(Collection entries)
※ ※ ※

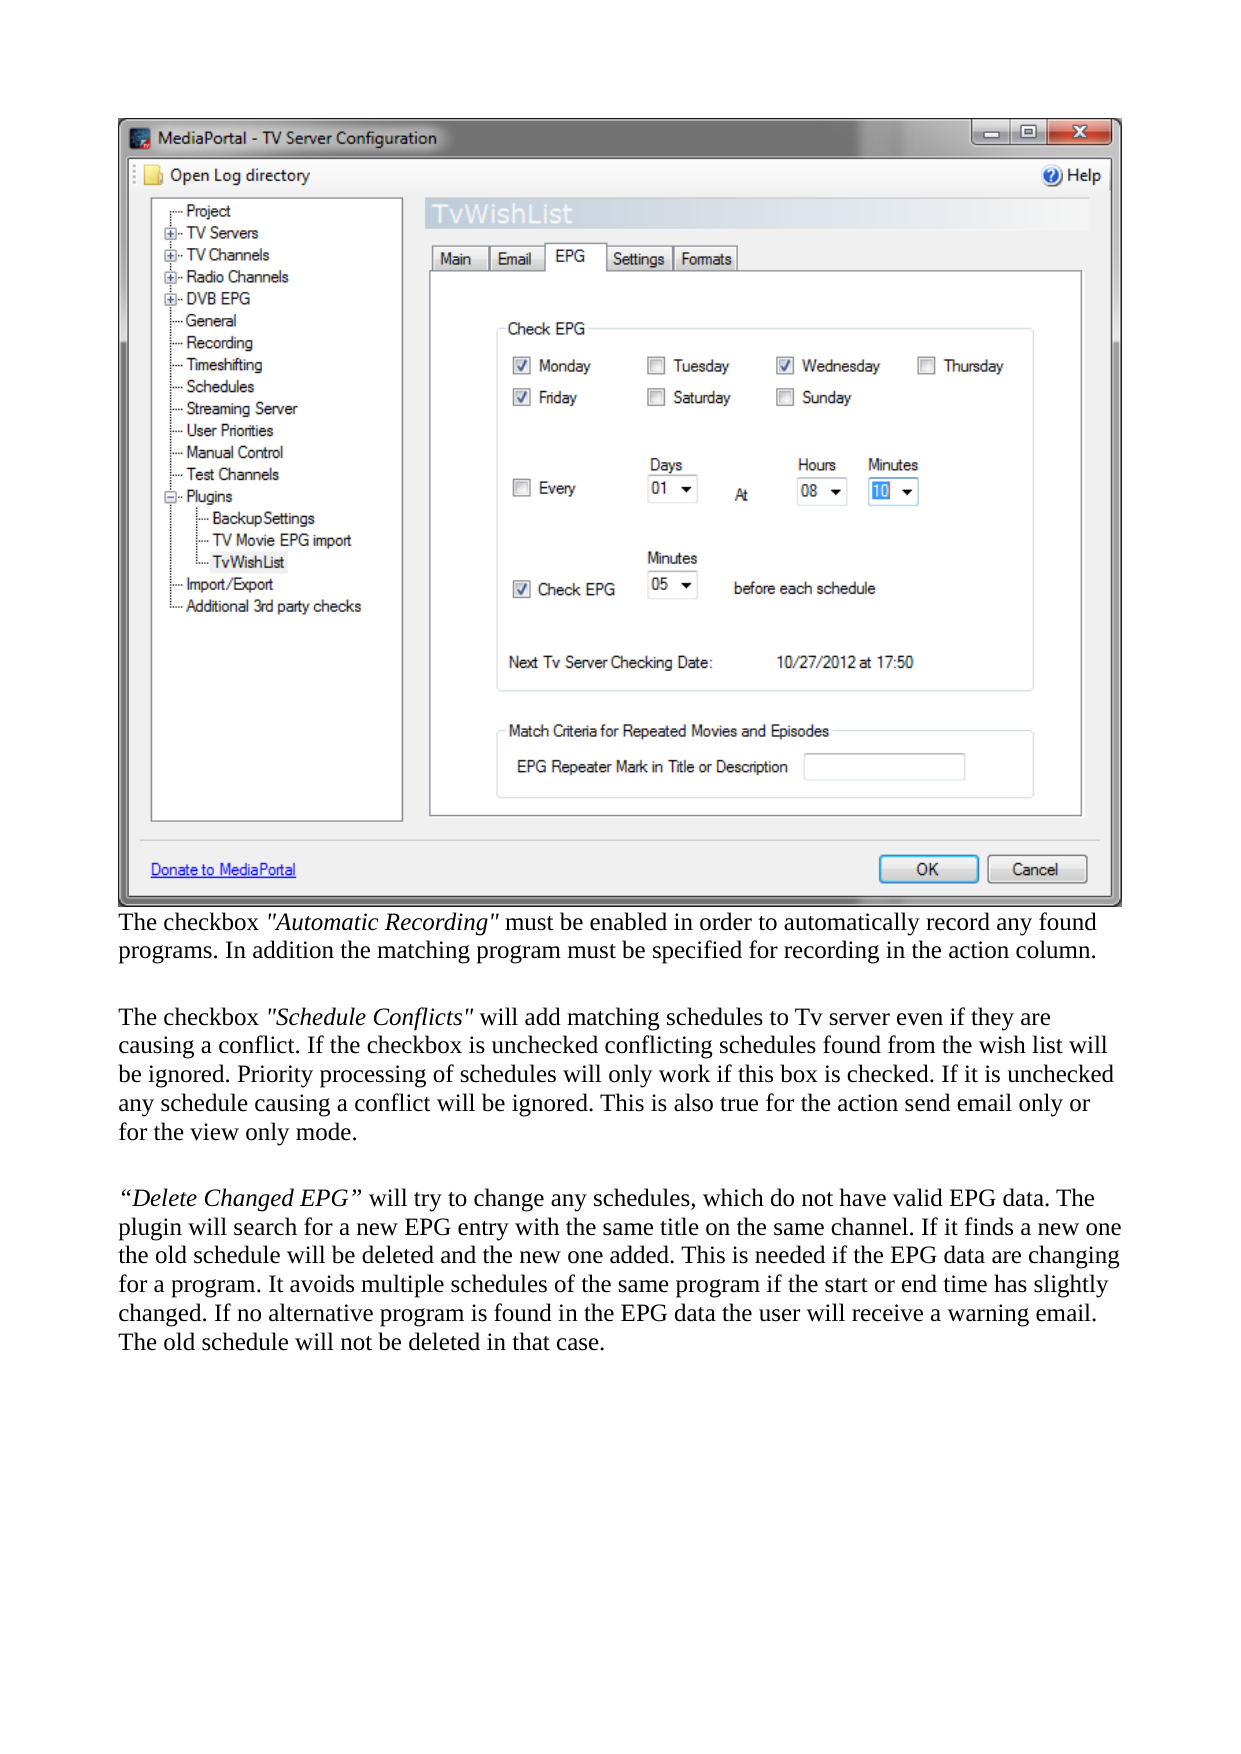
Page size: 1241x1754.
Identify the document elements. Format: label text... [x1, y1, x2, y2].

text “Delete Changed EPG” will try to change any schedules, which do not have valid EPG data. The plugin will search for a new EPG entry with the same title on the same channel. If it finds a new one the old schedule will be deleted and the new one added. This is needed if the EPG data are changing for a program. It avoids multiple schedules of the same program if the start or end time has slightly changed. If no alternative program is found in the EPG data the user will receive a warning email. The old schedule will not be deleted in that case. [118, 1183, 1122, 1355]
text The checkbox "Automatic Recording" must be enabled in order to automatically record any found programs. In addition the matching program must be specified for recording in the action column. [118, 907, 1122, 964]
text The checkbox "Schedule Conflicts" will add matching schedules to Tv server even if they are causing a conflict. If the checkbox is unchecked conflicting schedules found from the wish list will be ignored. Priority processing of schedules will only work if this box is checked. If it is unchecked any schedule causing a conflict will be ignored. This is also true for the action send email only or for the view only mode. [118, 1002, 1122, 1145]
picture [118, 118, 1122, 907]
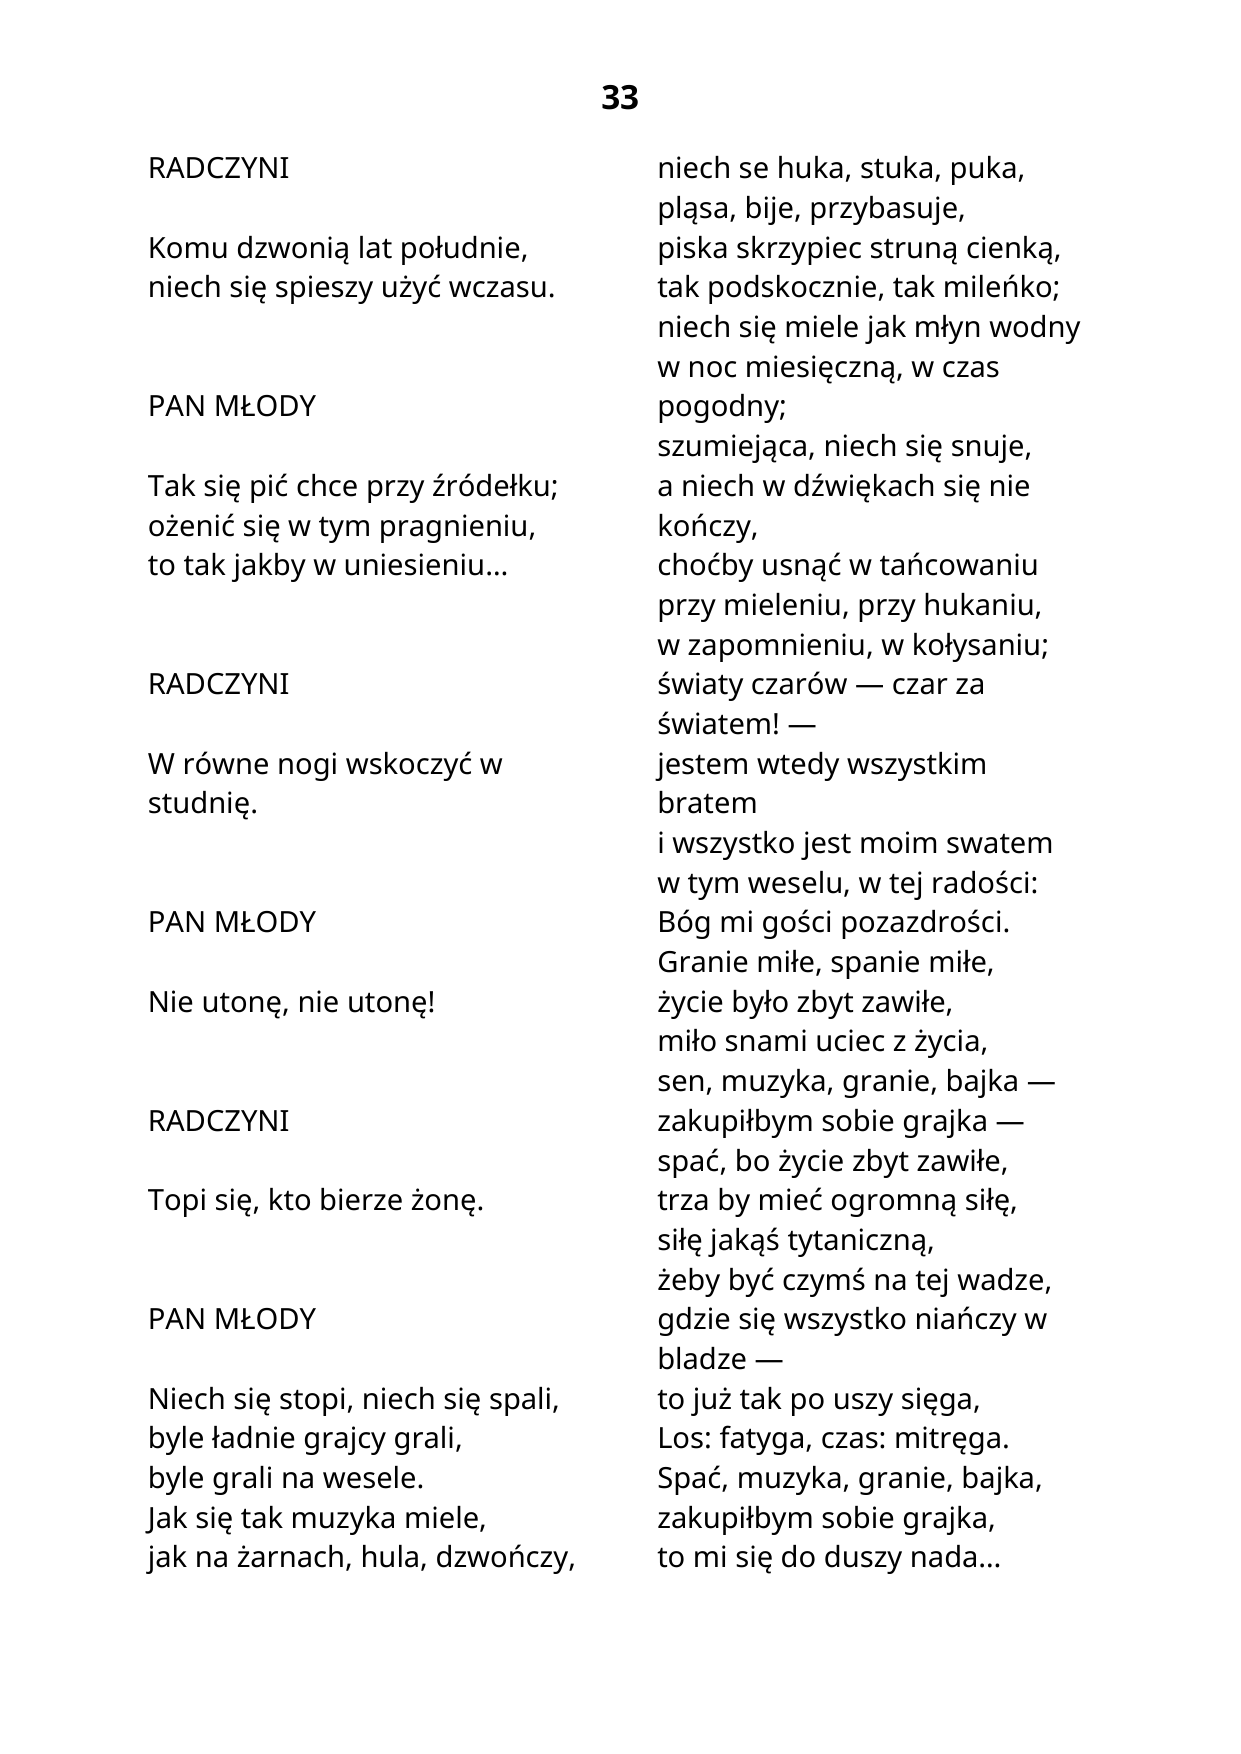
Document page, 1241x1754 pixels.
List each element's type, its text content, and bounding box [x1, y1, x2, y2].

text żeby być czymś na tej wadze, [657, 1259, 1093, 1298]
text RADCZYNI [148, 1100, 583, 1140]
text jestem wtedy wszystkim bratem [657, 743, 1093, 822]
text w zapomnieniu, w kołysaniu; [657, 624, 1093, 663]
text Nie utonę, nie utonę! [148, 981, 583, 1021]
text W równe nogi wskoczyć w studnię. [148, 743, 583, 822]
text niech się spieszy użyć wczasu. [148, 267, 583, 306]
text Komu dzwonią lat południe, [148, 227, 583, 267]
text miło snami uciec z życia, [657, 1021, 1093, 1060]
text tak podskocznie, tak mileńko; [657, 267, 1093, 306]
text życie było zbyt zawiłe, [657, 981, 1093, 1021]
text trza by mieć ogromną siłę, [657, 1179, 1093, 1219]
text to tak jakby w uniesieniu… [148, 544, 583, 584]
text Tak się pić chce przy źródełku; [148, 465, 583, 505]
text Topi się, kto bierze żonę. [148, 1179, 583, 1219]
text niech się miele jak młyn wodny [657, 306, 1093, 346]
text byle grali na wesele. [148, 1457, 583, 1497]
text jak na żarnach, hula, dzwończy, [148, 1537, 583, 1576]
text piska skrzypiec struną cienką, [657, 227, 1093, 267]
text w noc miesięczną, w czas pogodny; [657, 346, 1093, 425]
text światy czarów — czar za światem! — [657, 663, 1093, 743]
text przy mieleniu, przy hukaniu, [657, 584, 1093, 624]
text PAN MŁODY [148, 1298, 583, 1338]
text gdzie się wszystko niańczy w bladze — [657, 1298, 1093, 1378]
text Spać, muzyka, granie, bajka, [657, 1457, 1093, 1497]
text zakupiłbym sobie grajka, [657, 1497, 1093, 1537]
text sen, muzyka, granie, bajka — [657, 1060, 1093, 1100]
text niech se huka, stuka, puka, [657, 148, 1093, 187]
text Jak się tak muzyka miele, [148, 1497, 583, 1537]
text PAN MŁODY [148, 902, 583, 941]
text Bóg mi gości pozazdrości. [657, 902, 1093, 941]
text to już tak po uszy sięga, [657, 1378, 1093, 1418]
text Granie miłe, spanie miłe, [657, 941, 1093, 981]
text Los: fatyga, czas: mitręga. [657, 1418, 1093, 1457]
text Niech się stopi, niech się spali, [148, 1378, 583, 1418]
text RADCZYNI [148, 148, 583, 187]
text PAN MŁODY [148, 386, 583, 425]
text szumiejąca, niech się snuje, [657, 425, 1093, 465]
text RADCZYNI [148, 663, 583, 703]
text to mi się do duszy nada… [657, 1537, 1093, 1576]
text w tym weselu, w tej radości: [657, 862, 1093, 902]
text pląsa, bije, przybasuje, [657, 187, 1093, 227]
text choćby usnąć w tańcowaniu [657, 544, 1093, 584]
text zakupiłbym sobie grajka — [657, 1100, 1093, 1140]
text siłę jakąś tytaniczną, [657, 1219, 1093, 1259]
text ożenić się w tym pragnieniu, [148, 505, 583, 544]
text i wszystko jest moim swatem [657, 822, 1093, 862]
text a niech w dźwiękach się nie kończy, [657, 465, 1093, 544]
text spać, bo życie zbyt zawiłe, [657, 1140, 1093, 1179]
text byle ładnie grajcy grali, [148, 1418, 583, 1457]
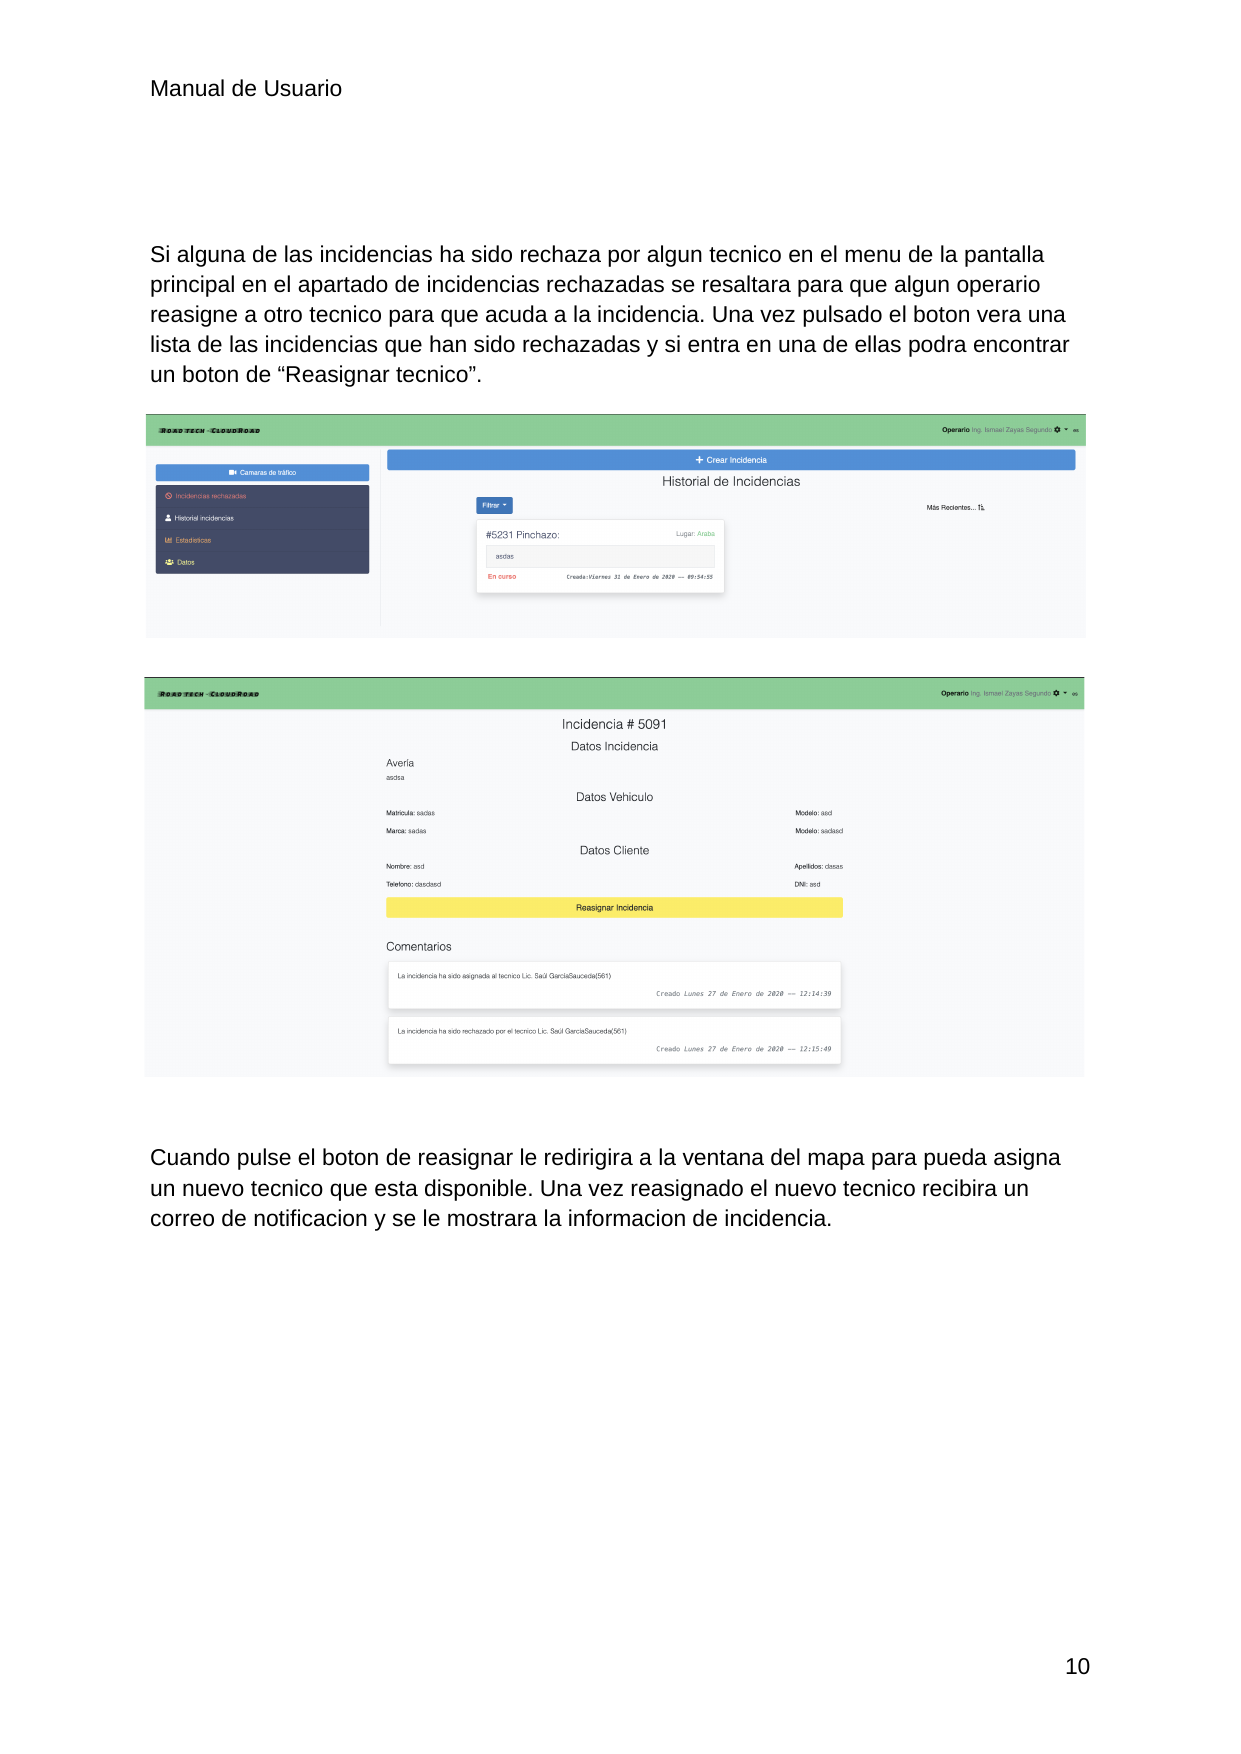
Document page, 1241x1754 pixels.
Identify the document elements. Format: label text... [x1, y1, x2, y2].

picture [145, 414, 1086, 638]
text Cuando pulse el boton de reasignar le redirigira a la ventana del mapa para pueda asigna un nuevo tecnico que esta disponible. Una vez reasignado el nuevo tecnico recibira un correo de notificacion y se le mostrara la informacion de incidencia. [150, 1144, 1090, 1231]
text Si alguna de las incidencias ha sido rechaza por algun tecnico en el menu de la pantalla principal en el apartado de incidencias rechazadas se resaltara para que algun operario reasigne a otro tecnico para que acuda a la incidencia. Una vez pulsado el boton vera una lista de las incidencias que han sido rechazadas y si entra en una de ellas podra encontrar un boton de “Reasignar tecnico”. [150, 241, 1090, 388]
picture [144, 677, 1085, 1077]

※ ※ ※

*WHAT IS ASKED:* Report each line of the data that contains the string "will", copying every such line in full. Matching is case-sensitive.

*EXERCISE SOLUTION:*
text “Delete Changed EPG” will try to change any schedules, which do not have valid EPG data. The plugin will search for a new EPG entry with the same title on the same channel. If it finds a new one the old schedule will be deleted and the new one added. This is needed if the EPG data are changing for a program. It avoids multiple schedules of the same program if the start or end time has slightly changed. If no alternative program is found in the EPG data the user will receive a warning email. The old schedule will not be deleted in that case. [118, 1183, 1122, 1355]
text The checkbox "Schedule Conflicts" will add matching schedules to Tv server even if they are causing a conflict. If the checkbox is unchecked conflicting schedules found from the wish list will be ignored. Priority processing of schedules will only work if this box is checked. If it is unchecked any schedule causing a conflict will be ignored. This is also true for the action send email only or for the view only mode. [118, 1002, 1122, 1145]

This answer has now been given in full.